Please copy out the entries below exactly, beginning with the line that contains "left elbow: (471, 272)" and ending with the line that contains "left wrist: (699, 282)", and include nothing outside that span.

(RAW DATA Opens)

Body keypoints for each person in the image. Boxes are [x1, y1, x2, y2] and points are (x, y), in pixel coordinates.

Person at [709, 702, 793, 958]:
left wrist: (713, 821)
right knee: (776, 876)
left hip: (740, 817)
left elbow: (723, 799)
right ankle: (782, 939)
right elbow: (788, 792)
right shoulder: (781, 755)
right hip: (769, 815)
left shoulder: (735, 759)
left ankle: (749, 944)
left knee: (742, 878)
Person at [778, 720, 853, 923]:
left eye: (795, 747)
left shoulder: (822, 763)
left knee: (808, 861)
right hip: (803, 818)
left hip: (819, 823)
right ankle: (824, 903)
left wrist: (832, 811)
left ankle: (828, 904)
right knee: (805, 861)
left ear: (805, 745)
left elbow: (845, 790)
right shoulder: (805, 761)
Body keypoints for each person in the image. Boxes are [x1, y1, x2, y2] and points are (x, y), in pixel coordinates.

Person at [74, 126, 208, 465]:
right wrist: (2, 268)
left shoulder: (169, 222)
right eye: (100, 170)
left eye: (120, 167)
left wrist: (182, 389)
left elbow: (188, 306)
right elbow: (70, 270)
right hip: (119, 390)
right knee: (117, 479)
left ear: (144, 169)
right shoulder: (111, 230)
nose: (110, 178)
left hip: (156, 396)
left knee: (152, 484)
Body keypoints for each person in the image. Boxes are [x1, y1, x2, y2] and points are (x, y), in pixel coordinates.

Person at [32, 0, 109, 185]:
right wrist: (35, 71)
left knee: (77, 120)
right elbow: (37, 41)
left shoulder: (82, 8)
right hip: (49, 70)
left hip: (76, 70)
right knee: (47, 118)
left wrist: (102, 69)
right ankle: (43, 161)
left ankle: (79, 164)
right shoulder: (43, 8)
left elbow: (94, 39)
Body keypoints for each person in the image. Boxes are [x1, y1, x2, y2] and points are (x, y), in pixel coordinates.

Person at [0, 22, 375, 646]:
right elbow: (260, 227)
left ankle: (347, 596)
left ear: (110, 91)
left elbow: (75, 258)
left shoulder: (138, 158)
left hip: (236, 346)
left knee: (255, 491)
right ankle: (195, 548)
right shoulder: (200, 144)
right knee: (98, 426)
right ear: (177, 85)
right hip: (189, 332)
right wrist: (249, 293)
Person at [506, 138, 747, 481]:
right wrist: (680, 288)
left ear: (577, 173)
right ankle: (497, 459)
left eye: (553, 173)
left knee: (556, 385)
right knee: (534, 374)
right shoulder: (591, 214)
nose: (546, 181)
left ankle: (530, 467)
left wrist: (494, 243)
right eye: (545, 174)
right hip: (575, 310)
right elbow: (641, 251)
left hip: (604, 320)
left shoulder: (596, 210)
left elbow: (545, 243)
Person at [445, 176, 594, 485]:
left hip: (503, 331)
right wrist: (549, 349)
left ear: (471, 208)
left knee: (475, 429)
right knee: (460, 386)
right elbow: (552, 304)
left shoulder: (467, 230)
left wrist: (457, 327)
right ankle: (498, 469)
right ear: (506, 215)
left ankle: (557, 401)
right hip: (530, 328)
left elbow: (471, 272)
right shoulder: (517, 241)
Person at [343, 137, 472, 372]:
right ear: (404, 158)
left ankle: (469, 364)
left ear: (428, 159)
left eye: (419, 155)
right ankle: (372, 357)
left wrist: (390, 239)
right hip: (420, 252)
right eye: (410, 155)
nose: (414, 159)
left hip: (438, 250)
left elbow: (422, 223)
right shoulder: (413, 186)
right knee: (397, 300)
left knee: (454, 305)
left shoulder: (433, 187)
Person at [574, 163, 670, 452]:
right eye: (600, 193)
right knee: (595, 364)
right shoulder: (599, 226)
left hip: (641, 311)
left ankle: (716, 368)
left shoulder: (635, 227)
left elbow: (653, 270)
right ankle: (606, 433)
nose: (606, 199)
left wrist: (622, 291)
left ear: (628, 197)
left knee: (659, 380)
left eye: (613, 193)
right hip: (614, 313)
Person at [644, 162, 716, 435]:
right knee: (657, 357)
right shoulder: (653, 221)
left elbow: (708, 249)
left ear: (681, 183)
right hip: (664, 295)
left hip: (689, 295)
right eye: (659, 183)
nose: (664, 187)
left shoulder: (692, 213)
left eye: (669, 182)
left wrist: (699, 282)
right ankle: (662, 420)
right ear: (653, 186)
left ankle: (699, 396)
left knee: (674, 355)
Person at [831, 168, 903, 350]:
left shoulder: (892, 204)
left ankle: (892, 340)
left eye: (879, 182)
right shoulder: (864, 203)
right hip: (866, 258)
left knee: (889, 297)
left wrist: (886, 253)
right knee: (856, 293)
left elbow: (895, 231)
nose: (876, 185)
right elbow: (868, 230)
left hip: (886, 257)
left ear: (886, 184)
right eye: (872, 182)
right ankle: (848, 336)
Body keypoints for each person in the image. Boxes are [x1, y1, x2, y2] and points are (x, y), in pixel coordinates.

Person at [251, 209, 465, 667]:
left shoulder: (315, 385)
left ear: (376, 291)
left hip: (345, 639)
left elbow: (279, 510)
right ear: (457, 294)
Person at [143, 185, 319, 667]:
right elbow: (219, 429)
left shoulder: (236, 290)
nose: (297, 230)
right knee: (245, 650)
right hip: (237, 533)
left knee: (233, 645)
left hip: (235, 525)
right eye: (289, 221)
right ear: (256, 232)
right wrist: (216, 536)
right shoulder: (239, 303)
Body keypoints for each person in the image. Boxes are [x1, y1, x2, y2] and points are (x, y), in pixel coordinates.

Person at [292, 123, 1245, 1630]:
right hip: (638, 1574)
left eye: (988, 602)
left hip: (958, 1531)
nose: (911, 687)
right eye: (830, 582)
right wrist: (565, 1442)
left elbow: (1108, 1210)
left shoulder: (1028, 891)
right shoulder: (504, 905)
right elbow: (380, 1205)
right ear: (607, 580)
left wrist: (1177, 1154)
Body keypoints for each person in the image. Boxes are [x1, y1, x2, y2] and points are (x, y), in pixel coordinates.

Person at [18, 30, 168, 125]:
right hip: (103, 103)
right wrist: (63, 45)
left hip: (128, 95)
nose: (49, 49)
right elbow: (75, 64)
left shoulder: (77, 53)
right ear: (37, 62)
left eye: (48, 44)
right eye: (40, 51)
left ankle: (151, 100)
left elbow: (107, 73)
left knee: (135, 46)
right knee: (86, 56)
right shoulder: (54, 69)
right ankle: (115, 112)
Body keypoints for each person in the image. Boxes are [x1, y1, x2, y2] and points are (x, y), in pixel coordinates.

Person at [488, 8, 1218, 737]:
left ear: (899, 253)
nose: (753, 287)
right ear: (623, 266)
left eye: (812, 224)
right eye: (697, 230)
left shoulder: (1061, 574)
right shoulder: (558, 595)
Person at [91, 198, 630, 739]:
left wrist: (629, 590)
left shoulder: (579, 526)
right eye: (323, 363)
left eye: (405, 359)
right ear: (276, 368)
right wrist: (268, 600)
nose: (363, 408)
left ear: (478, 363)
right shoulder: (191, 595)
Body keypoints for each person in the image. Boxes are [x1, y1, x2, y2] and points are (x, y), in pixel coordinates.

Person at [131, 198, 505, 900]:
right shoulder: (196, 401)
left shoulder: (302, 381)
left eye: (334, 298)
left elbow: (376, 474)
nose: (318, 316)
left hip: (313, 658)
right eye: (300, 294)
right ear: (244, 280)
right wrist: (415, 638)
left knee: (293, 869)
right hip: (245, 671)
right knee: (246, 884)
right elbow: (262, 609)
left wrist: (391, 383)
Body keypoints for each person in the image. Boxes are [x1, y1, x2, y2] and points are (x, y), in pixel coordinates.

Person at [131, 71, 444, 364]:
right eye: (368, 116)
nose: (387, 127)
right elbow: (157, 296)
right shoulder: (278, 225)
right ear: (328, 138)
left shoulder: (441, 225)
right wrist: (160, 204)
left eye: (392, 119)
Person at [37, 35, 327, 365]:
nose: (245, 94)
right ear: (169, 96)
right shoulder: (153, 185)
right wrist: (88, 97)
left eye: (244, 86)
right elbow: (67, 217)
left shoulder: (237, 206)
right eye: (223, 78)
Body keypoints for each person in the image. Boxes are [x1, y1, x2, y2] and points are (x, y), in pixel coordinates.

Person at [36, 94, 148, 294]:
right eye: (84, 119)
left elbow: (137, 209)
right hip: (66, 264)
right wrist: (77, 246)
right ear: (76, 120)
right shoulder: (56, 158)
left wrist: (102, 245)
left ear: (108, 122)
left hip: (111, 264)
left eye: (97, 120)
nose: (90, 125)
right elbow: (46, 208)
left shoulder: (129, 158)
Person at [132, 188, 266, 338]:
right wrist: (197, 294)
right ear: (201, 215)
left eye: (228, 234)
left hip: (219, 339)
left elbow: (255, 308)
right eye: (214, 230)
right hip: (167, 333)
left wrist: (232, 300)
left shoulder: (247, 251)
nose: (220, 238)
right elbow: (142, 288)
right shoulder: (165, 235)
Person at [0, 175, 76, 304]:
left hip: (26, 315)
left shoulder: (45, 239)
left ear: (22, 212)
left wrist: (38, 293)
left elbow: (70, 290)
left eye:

(RAW DATA Closes)

- COMPLETED EXERCISE
left elbow: (471, 272)
right shoulder: (517, 241)
Person at [343, 137, 472, 372]:
right ear: (404, 158)
left ankle: (469, 364)
left ear: (428, 159)
left eye: (419, 155)
right ankle: (372, 357)
left wrist: (390, 239)
right hip: (420, 252)
right eye: (410, 155)
nose: (414, 159)
left hip: (438, 250)
left elbow: (422, 223)
right shoulder: (413, 186)
right knee: (397, 300)
left knee: (454, 305)
left shoulder: (433, 187)
Person at [574, 163, 670, 452]:
right eye: (600, 193)
right knee: (595, 364)
right shoulder: (599, 226)
left hip: (641, 311)
left ankle: (716, 368)
left shoulder: (635, 227)
left elbow: (653, 270)
right ankle: (606, 433)
nose: (606, 199)
left wrist: (622, 291)
left ear: (628, 197)
left knee: (659, 380)
left eye: (613, 193)
right hip: (614, 313)
Person at [644, 162, 716, 435]:
right knee: (657, 357)
right shoulder: (653, 221)
left elbow: (708, 249)
left ear: (681, 183)
right hip: (664, 295)
left hip: (689, 295)
right eye: (659, 183)
nose: (664, 187)
left shoulder: (692, 213)
left eye: (669, 182)
left wrist: (699, 282)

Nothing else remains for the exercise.